==== DOCUMENT PASSAGE

Optimize a Sql subquery containing multiple inner joins and aggregate functions

Question 1

I have a select statement which is infact a subquery within a larger select statement built up programmatically. The problem is if I elect to include this subquery it acts as a bottle neck and the whole query becomes painfully slow.

An example of the data is as follows:

Payment
.Receipt_no|.Person |.Payment_date|.Type|.Reversed| 
 2|John |01/02/2001 |PA | |
 1|John |01/02/2001 |GX | |
 3|David |15/04/2003 |PA | |
 6|Mike |26/07/2002 |PA |R |
 5|John |01/01/2001 |PA | |
 4|Mike |13/05/2000 |GX | |
 8|Mike |27/11/2004 |PA | |
 7|David |05/12/2003 |PA |R |
 9|David |15/04/2003 |PA | |

The subquery is as follows :

select Payment.Person, 
Payment.amount 
from Payment
inner join (Select min([min_Receipt].Person) 'Person',
 min([min_Receipt].Receipt_no) 'Receipt_no' 
 from Payment [min_Receipt] 
 inner join (select min(Person) 'Person', 
 min(Payment_date) 'Payment_date' 
 from Payment
 where Payment.reversed != 'R' and Payment.Type != 'GX' 
 group by Payment.Person) [min_date] 
 on [min_date].Person= [min_Receipt].Person and [min_date].Payment_date = [min_Receipt].Payment_date 
 where [min_Receipt].reversed != 'R' and [min_Receipt].Type != 'GX' 
 group by [min_Receipt].Person) [1stPayment] 
on [1stPayment].Receipt_no = Payment.Receipt_no

This retrieves the first payment of each person by .Payment_date (ascending), .Receipt_no (ascending) where .type is not 'GX' and .Reversed is not 'R'. As Follows:

Payment
.Receipt_No|.Person|.Payment_date
 5|John |01/01/2001
 3|David |15/04/2003
 8|Mike |27/11/2004

~~(削除) I am unable to move the subquery out to a temporary table as temporary tables are simply not supported within the programming language used by my application. (削除ここまで)~~

Edit : Incorrect statement. Temporary tables are supported and therefore this is a valid option.

Following a post on StackOverflow -

The Query was rewritten as the following.

Query 1.

select min(Payment.Person) 'Person',
 min(Payment.receipt_no) 'receipt_no'
from
 Payment a
where
 a.type<>'GX' and (a.reversed not in ('R') or a.reversed is null)
 and a.payment_date = 
 (select min(payment_date) from Payment i 
 where i.Person=a.Person and i.type <> 'GX' 
 and (i.reversed not in ('R') or i.reversed is null))
group by a.Person

I added this as a subquery within my much larger query, however it still ran very slowly. So I tried rewriting the query whilst trying to avoid the use of aggregate functions and came up with the following.

Query 2.

SELECT
 receipt_no,
 person,
 payment_date,
 amount
FROM
 payment a
WHERE 
 receipt_no IN 
 (SELECT 
 top 1 i.receipt_no 
 FROM 
 payment i 
 WHERE 
 (i.reversed NOT IN ('R') OR i.reversed IS NULL) 
 AND i.type<>'GX' 
 AND i.person = a.person 
 ORDER BY i.payment_date DESC, i.receipt_no ASC)

Which I wouldn't necessarily think of as being more efficient. In fact if I run the two queries side by side on my larger data set Query 1. completes in a matter of milliseconds where as Query 2. takes several seconds.

However if I then add them as subqueries within a much larger query, the larger query completes in hours using Query 1. and completes in 40 seconds using Query 2.

I can only attribute this to the use of aggregate functions in one and not the other.

Question 2

What is the database type and version? Also, have you looked into RANK() or equivalent?

========
==== AVAILABLE DATA

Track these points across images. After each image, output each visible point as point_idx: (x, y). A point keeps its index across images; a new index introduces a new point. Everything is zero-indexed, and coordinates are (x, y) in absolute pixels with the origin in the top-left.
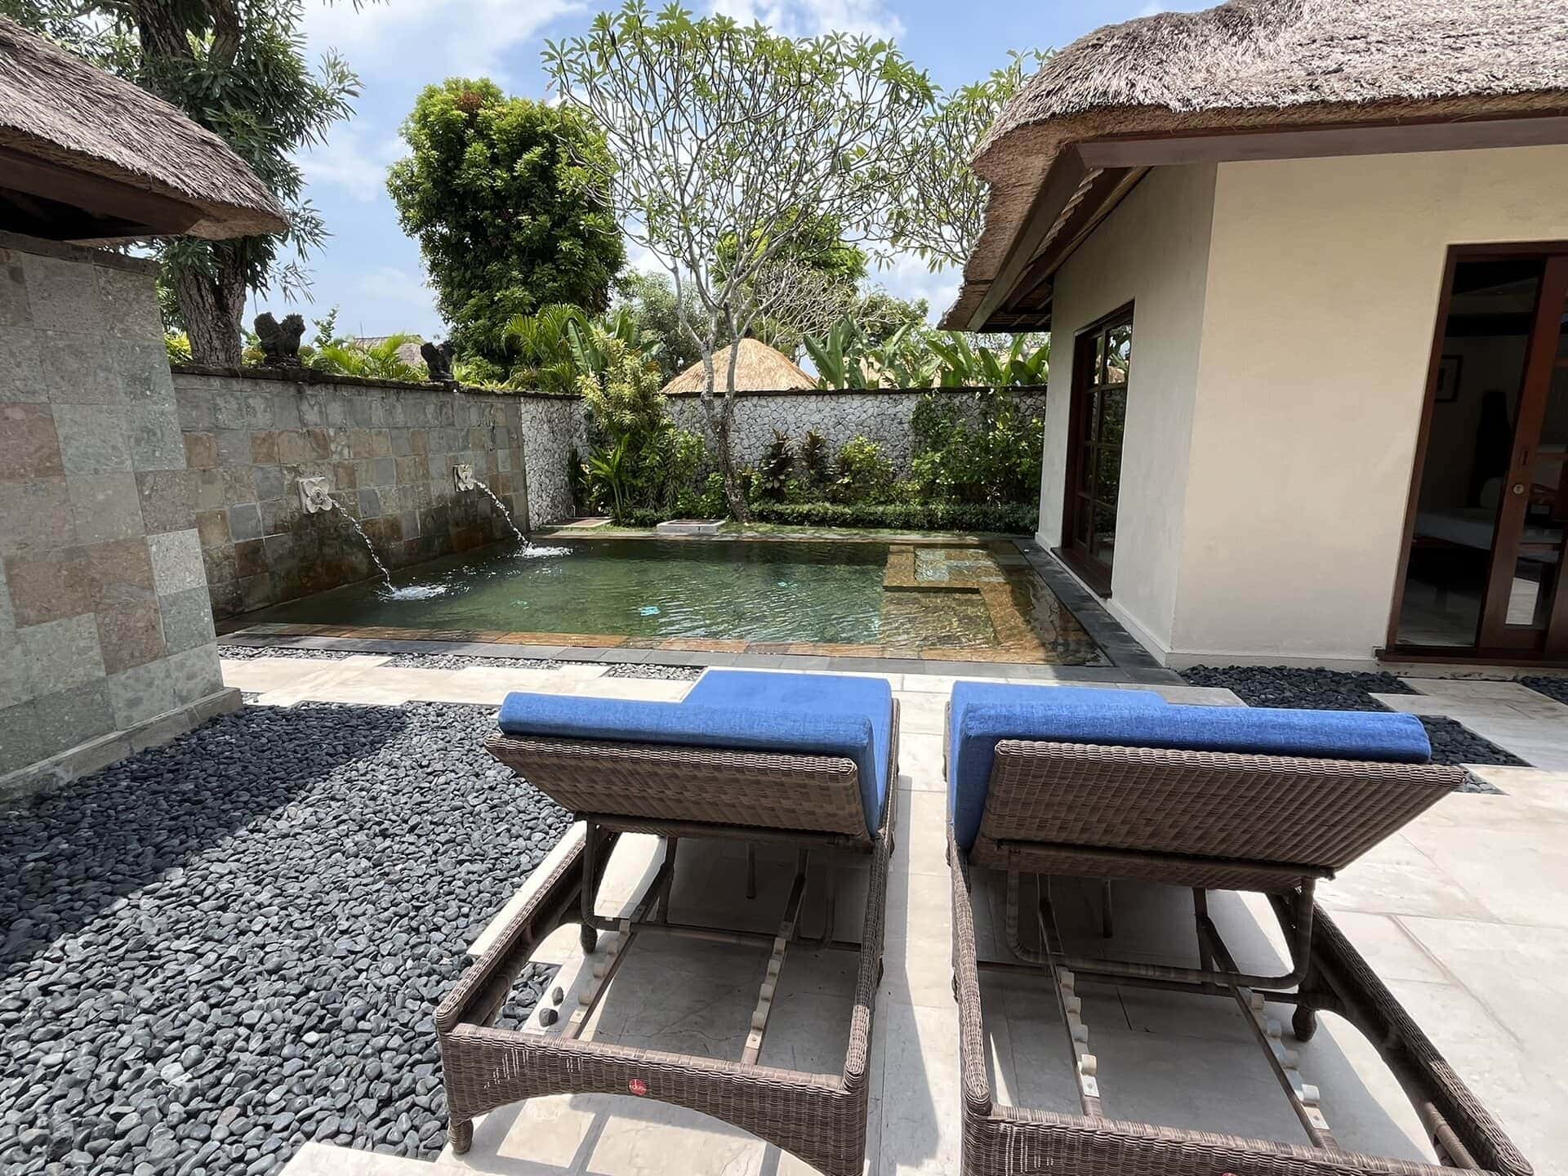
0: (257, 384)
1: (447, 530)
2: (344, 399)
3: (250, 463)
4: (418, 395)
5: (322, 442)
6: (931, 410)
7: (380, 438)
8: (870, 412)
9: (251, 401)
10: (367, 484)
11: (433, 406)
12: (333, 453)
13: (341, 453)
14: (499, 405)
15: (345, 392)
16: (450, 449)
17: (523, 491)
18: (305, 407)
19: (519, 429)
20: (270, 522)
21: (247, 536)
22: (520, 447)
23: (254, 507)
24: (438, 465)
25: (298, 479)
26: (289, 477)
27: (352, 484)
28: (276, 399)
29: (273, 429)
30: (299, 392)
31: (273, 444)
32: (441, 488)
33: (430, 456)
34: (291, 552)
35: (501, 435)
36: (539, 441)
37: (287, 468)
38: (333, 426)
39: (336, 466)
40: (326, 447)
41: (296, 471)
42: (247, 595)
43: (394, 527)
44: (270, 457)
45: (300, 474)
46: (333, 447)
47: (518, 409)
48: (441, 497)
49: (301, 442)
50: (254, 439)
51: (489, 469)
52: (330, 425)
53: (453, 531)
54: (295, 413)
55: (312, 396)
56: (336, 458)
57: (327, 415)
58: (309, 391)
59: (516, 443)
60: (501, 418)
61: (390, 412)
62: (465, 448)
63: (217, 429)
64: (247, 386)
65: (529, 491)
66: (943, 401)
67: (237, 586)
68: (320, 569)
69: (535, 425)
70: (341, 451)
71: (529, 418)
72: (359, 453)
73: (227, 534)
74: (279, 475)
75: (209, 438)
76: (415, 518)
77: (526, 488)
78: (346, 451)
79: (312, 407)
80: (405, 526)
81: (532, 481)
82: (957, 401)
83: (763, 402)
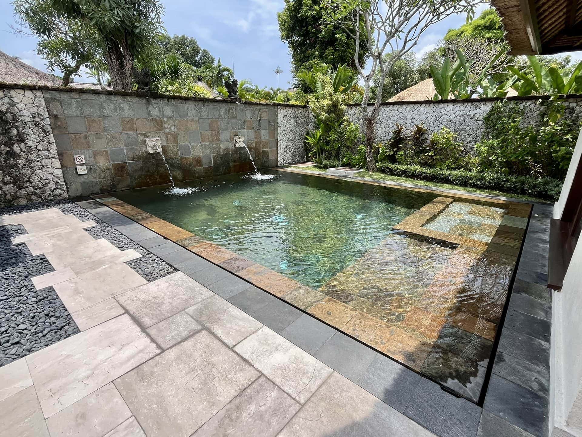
0: (125, 98)
1: (229, 164)
2: (173, 105)
3: (121, 131)
4: (216, 104)
5: (160, 124)
6: (500, 112)
7: (192, 123)
8: (457, 114)
9: (121, 105)
10: (183, 142)
11: (224, 109)
12: (165, 128)
13: (170, 129)
14: (264, 110)
15: (173, 102)
16: (233, 128)
17: (275, 149)
18: (151, 108)
19: (275, 121)
20: (131, 155)
21: (119, 161)
22: (276, 129)
23: (122, 149)
24: (225, 135)
25: (146, 139)
26: (141, 138)
27: (176, 141)
28: (135, 105)
29: (133, 117)
30: (148, 101)
31: (133, 123)
32: (225, 145)
33: (221, 131)
34: (142, 168)
35: (264, 123)
36: (287, 126)
37: (140, 134)
38: (166, 117)
39: (167, 135)
40: (162, 126)
41: (145, 136)
42: (118, 184)
43: (198, 161)
44: (131, 129)
45: (147, 137)
46: (166, 126)
47: (276, 112)
48: (226, 149)
49: (148, 123)
50: (123, 121)
51: (255, 138)
52: (164, 116)
53: (232, 164)
54: (145, 111)
55: (154, 103)
56: (167, 131)
57: (163, 112)
58: (153, 101)
59: (273, 126)
60: (265, 115)
61: (199, 111)
62: (243, 128)
63: (104, 117)
64: (120, 98)
65: (279, 149)
66: (511, 106)
67: (113, 180)
68: (157, 177)
69: (286, 119)
70: (170, 127)
71: (282, 116)
72: (180, 129)
73: (109, 159)
74: (136, 137)
75: (100, 120)
76: (210, 158)
77: (277, 147)
78: (173, 128)
79: (155, 108)
80: (204, 161)
81: (282, 144)
82: (521, 106)
83: (395, 108)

========

* PROBLEM A
List the column headings of the first Payment table in the SQL subquery thread.
* PROBLEM B
Please write out everything in the SQL subquery thread from "Following a post" down to "a.reversed is null)".

* WRITTEN ANSWER A
.Receipt_no, .Person, .Payment_date, .Type, .Reversed

* WRITTEN ANSWER B
Following a post on StackOverflow -

The Query was rewritten as the following.

Query 1.

select min(Payment.Person) 'Person',
 min(Payment.receipt_no) 'receipt_no'
from
 Payment a
where
 a.type<>'GX' and (a.reversed not in ('R') or a.reversed is null)